An automated external defibrillator is commonly used for such shocks, and records and performs signal analysis on the electrocardiogram(ECG) in order to advice when to shock the patient. However, the mechanical activity during CPR introduces artifact components in the ECG. To perform reliable ECG signal analysis, CPR is therefore discontinued for a substantial time before the potential delivery of a shock. This wastes valuable therapy time, and if this hands-off time could be reduced or eliminated by removing these artifacts, it should improve the chance of return of spontaneous circulation.

We propose a method for removing CPR artifacts using a novel multichannel adaptive filter, the computationally efficient and numerically robust MultiChannel Recursive Adaptive Matching Pursuit(MC-RAMP) filter. Using the most realistic data set to date, human out-of-hospital cardiac arrest data of both shockable and non-shockable rhythms, we test MC-RAMP and evaluate the feasibility of ECG analysis during CPR. In our experiments we use a shock advice algorithm and individual ECG signal features to reach the conclusion that after CPR artifact filtering, ECG rhythm analysis during ongoing CPR is feasible.

----

» Parts of the exercise
(1) List every abbreviation that appears in the passage on filtering CPR artifacts from the ECG.
(2) Continue the passage on filtering CPR artifacts from the ECG.

» Provided material
----

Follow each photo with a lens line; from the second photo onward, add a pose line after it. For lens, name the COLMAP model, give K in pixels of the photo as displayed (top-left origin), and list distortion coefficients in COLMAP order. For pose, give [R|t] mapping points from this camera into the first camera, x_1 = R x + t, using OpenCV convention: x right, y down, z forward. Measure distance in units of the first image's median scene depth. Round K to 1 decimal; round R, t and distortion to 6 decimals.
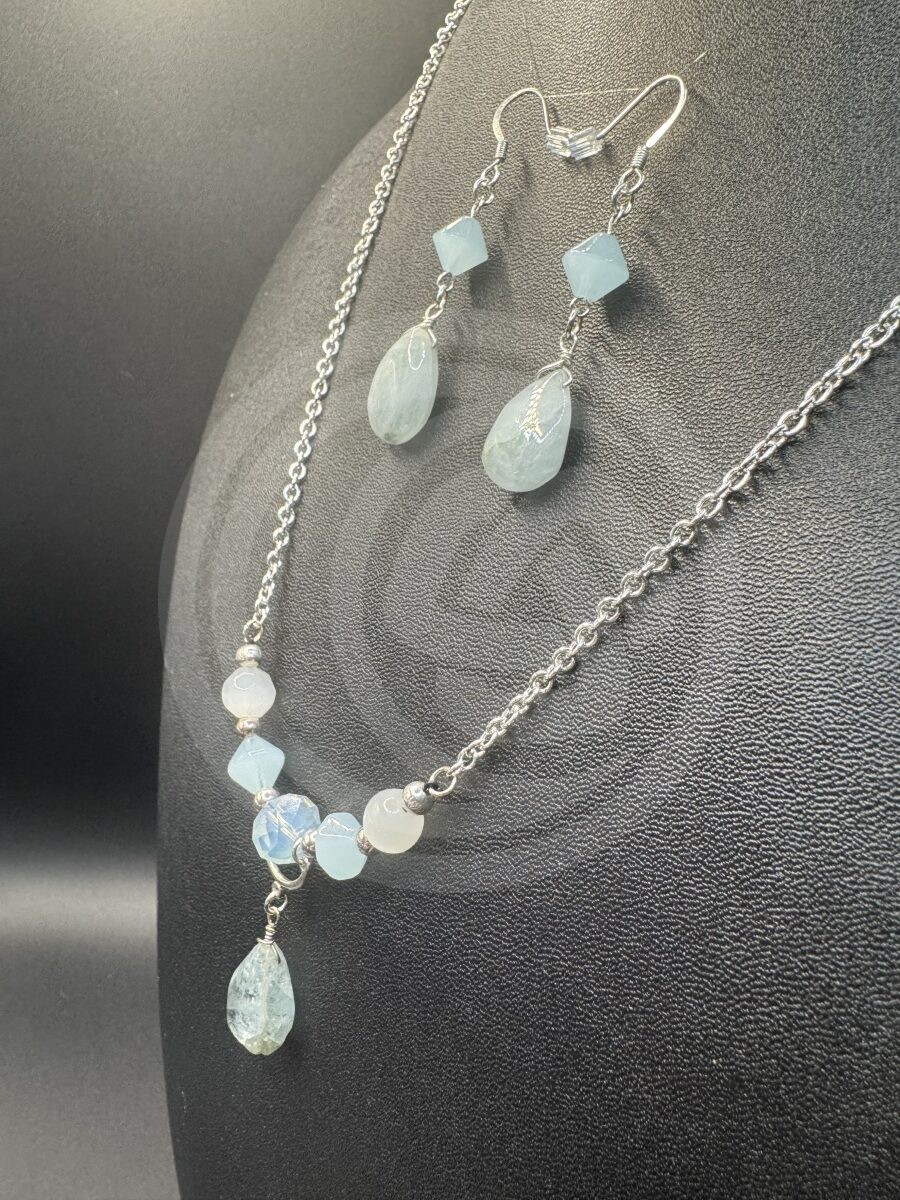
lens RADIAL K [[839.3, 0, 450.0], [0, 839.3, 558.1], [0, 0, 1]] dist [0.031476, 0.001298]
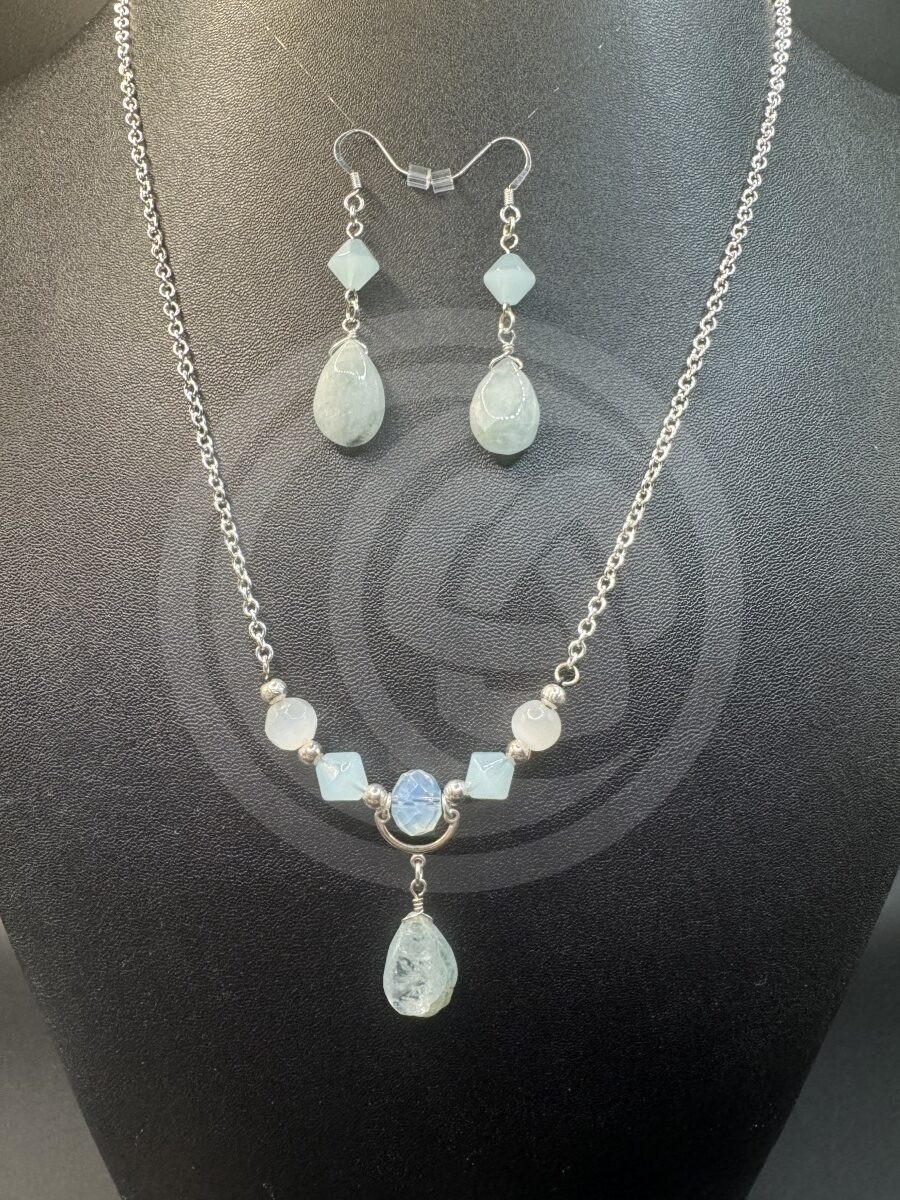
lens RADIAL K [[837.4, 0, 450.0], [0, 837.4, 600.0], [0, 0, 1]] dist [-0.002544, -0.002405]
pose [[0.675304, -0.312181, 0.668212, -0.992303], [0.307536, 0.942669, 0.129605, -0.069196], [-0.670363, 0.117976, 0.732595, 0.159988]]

----

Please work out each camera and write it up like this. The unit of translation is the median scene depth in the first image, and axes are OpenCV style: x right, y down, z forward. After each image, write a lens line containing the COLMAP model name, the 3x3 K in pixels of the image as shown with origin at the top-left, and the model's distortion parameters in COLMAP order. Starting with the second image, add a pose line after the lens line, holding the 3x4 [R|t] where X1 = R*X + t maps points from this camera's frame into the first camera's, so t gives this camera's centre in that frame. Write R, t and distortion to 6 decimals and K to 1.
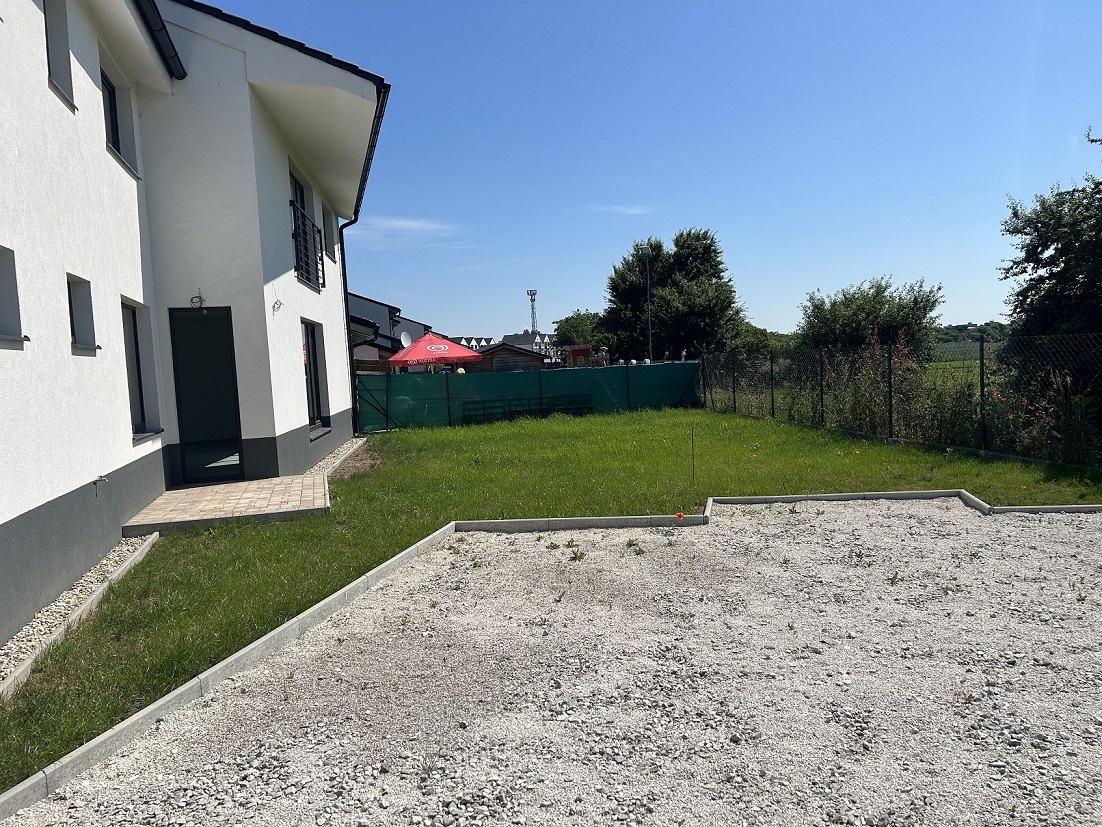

----

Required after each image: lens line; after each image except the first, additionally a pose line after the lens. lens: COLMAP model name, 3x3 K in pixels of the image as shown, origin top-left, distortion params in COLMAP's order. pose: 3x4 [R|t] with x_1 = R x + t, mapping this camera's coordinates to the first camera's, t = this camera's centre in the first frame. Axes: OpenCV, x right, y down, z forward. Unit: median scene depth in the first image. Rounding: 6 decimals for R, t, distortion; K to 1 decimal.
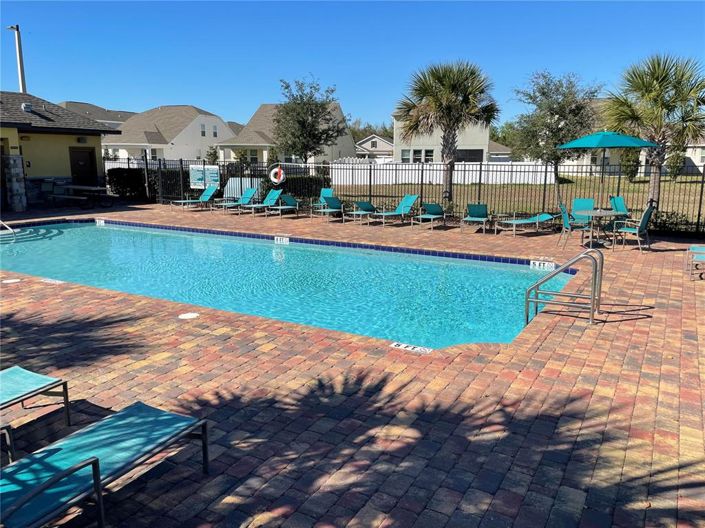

----

» Results by task
(1) ECG, CPR, MC-RAMP

(2)
Finally, we analyze and quantify the time intervals without blood flow (no flow time(NFT)) during external automatic defibrillation in cardiac arrest patients and show that these patients were not perfused around half of the time. We propose methods using CPR artifact filtering to reduce the NFT, and show their significant and promising potential. By introducing the proposed methods into defibrillators, the NFT would be significantly reduced, hopefully increasing the survival.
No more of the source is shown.